LAST week we shared with readers a photograph — which we believed showed a canal bridge being rebuilt somewhere in Tipton.
This assumption has proved to be correct. We have received a full response, with more recent pictures.
In the meantime we have been provided with another intriguing photograph (above) by a reader — Charlie Smith, of Tipton — and this again shows a bridge with strong Black Country connections, though this time it is a railway bridge of steel construction.
Charlie cannot tell us a great deal about it, or name any of the workers shown.
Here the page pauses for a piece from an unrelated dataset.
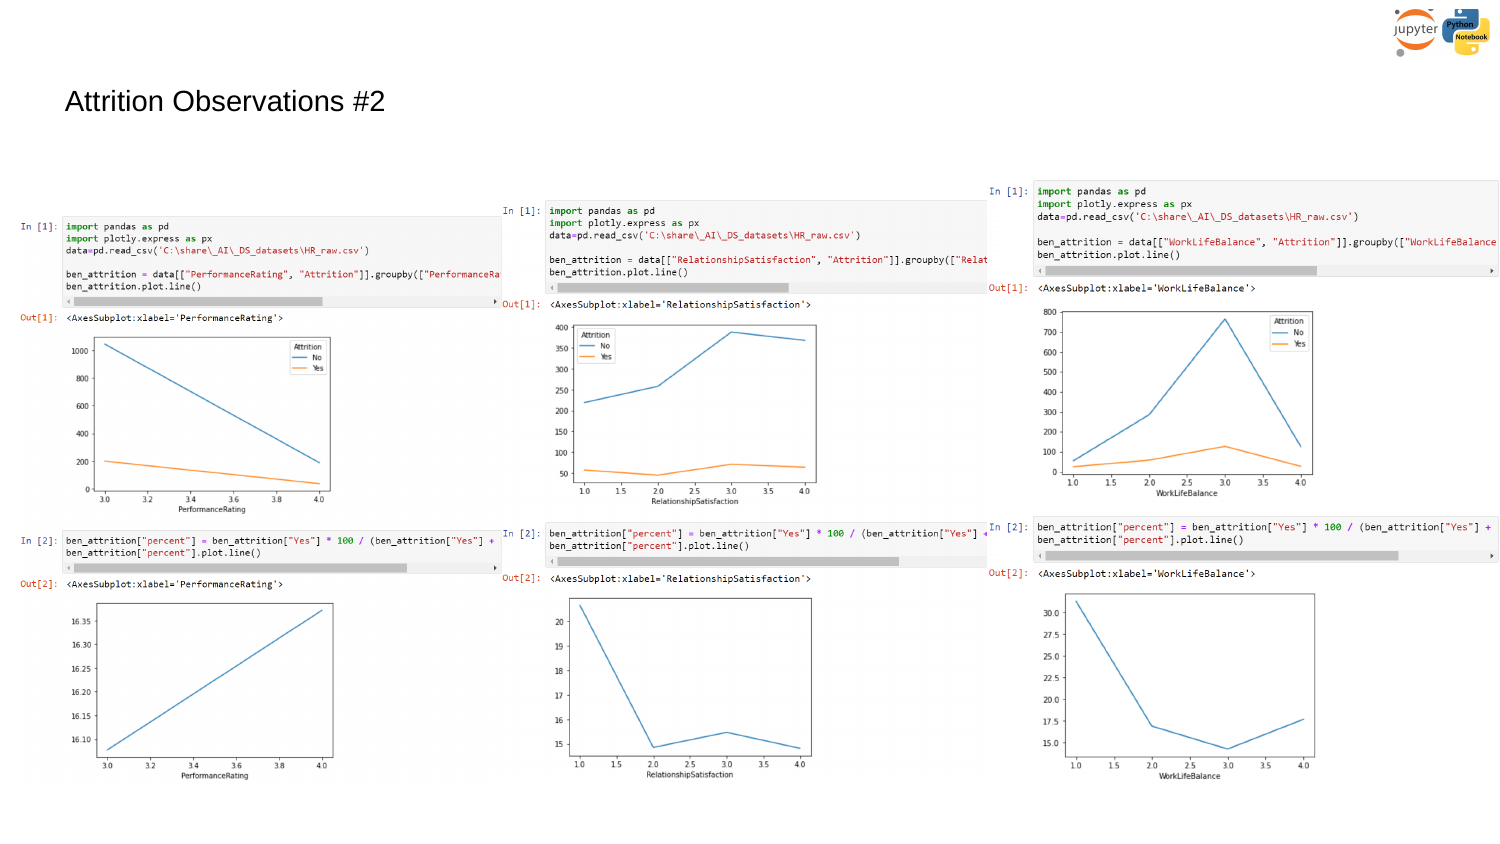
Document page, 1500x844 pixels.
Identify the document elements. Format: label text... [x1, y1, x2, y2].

title Attrition Observations #2 [49, 67, 1448, 173]
picture [20, 178, 1500, 782]
picture [1386, 9, 1490, 62]
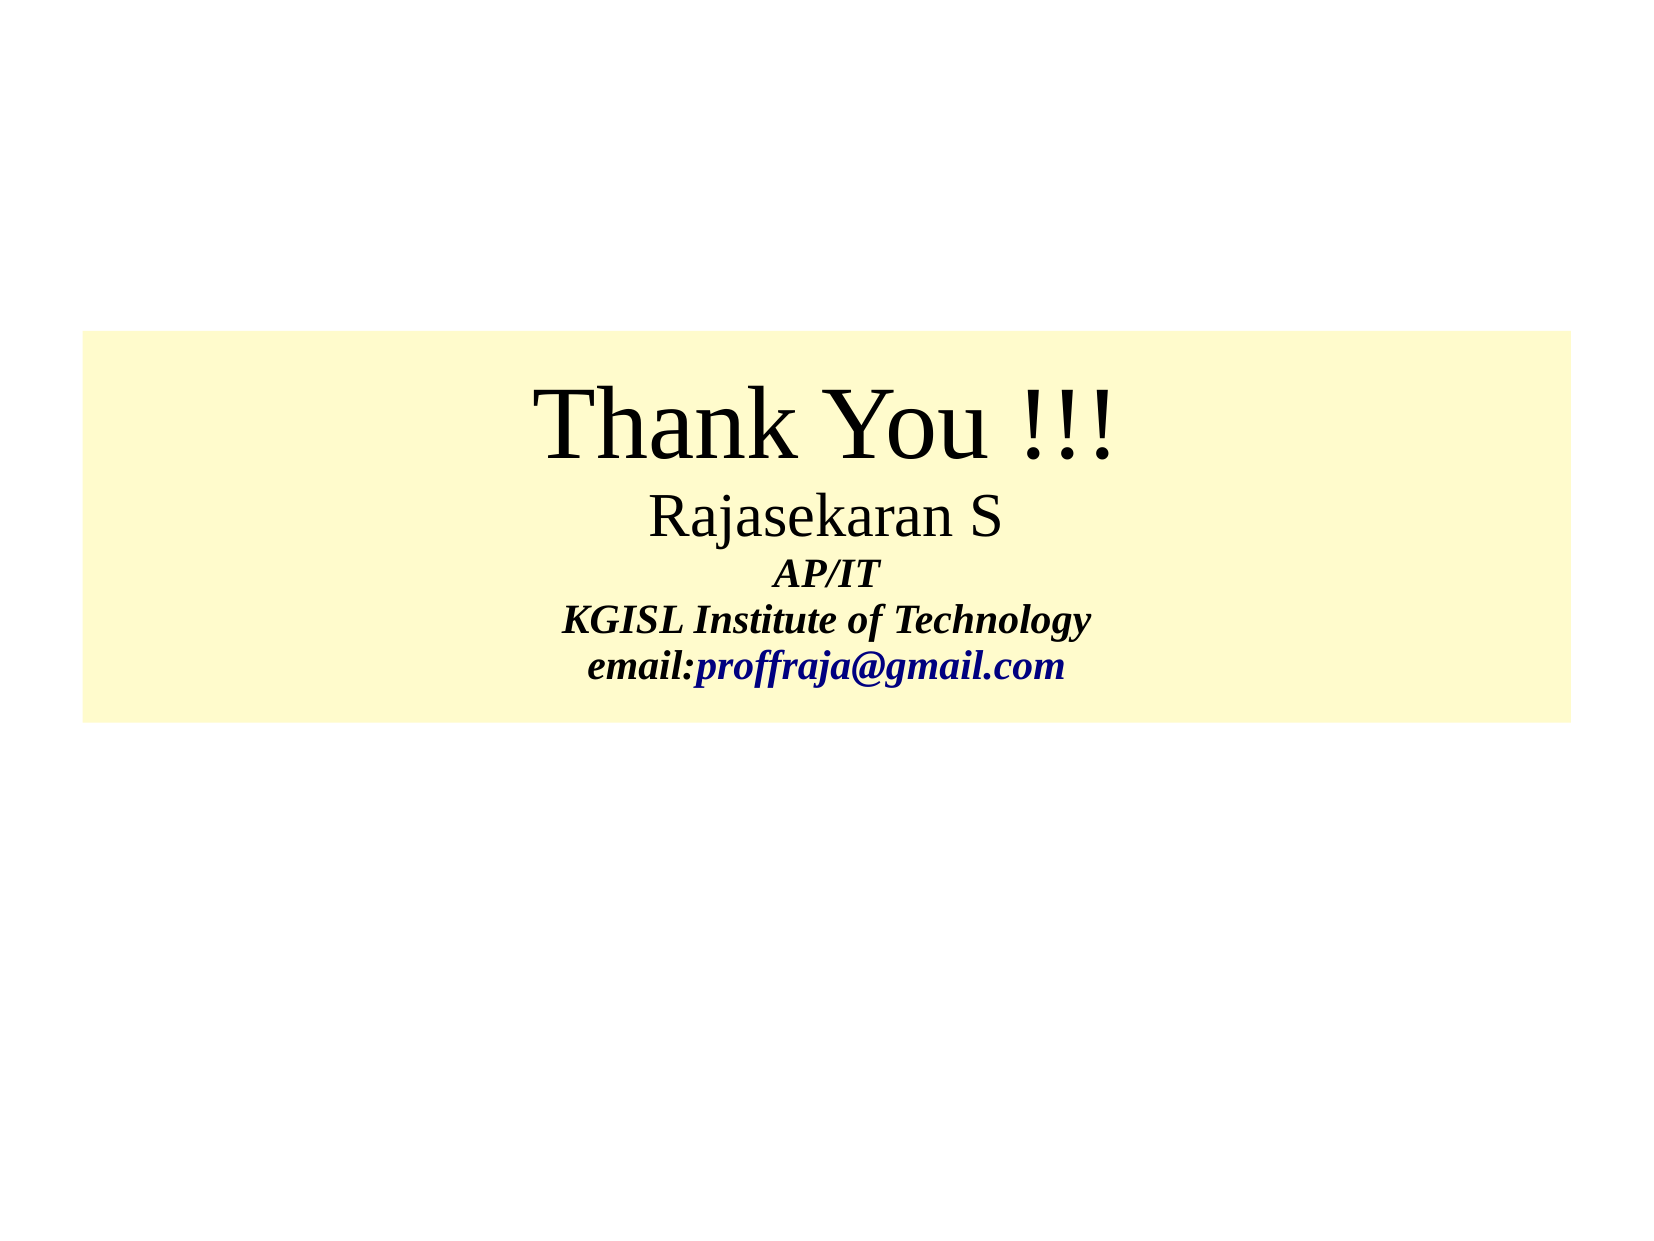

He can confirm though that it was a bridge made by the Patent Shaft company of Wednesbury. The photograph is dated to 1946, just after the Second World War, and shows the reconstruction of a GWR bridge, location unknown. It is a fair bet though that the workers were of Black Country stock.
Patent Shaft operated from three sites in Wednesbury — the Brunswick Works, Monway Works, and Old Park Works. Brunswick was the site of the wheel works and Monway manufactured boilers and structural steel. In the early 1900s the Old Park site made pressed steel underframes and during the First World War also made tanks.
The company had also been famous for its steel-frame bridges, including Blackfriars Bridge, opened in 1869, Stourport Bridge, built in 1870, and the world's first allsteel (as opposed to iron) bridge over the Ganges at Benares in 1885.
The above bridge was one of the firm’s later constructions, as bridge building had largely ceased by the outbreak of the Second World War.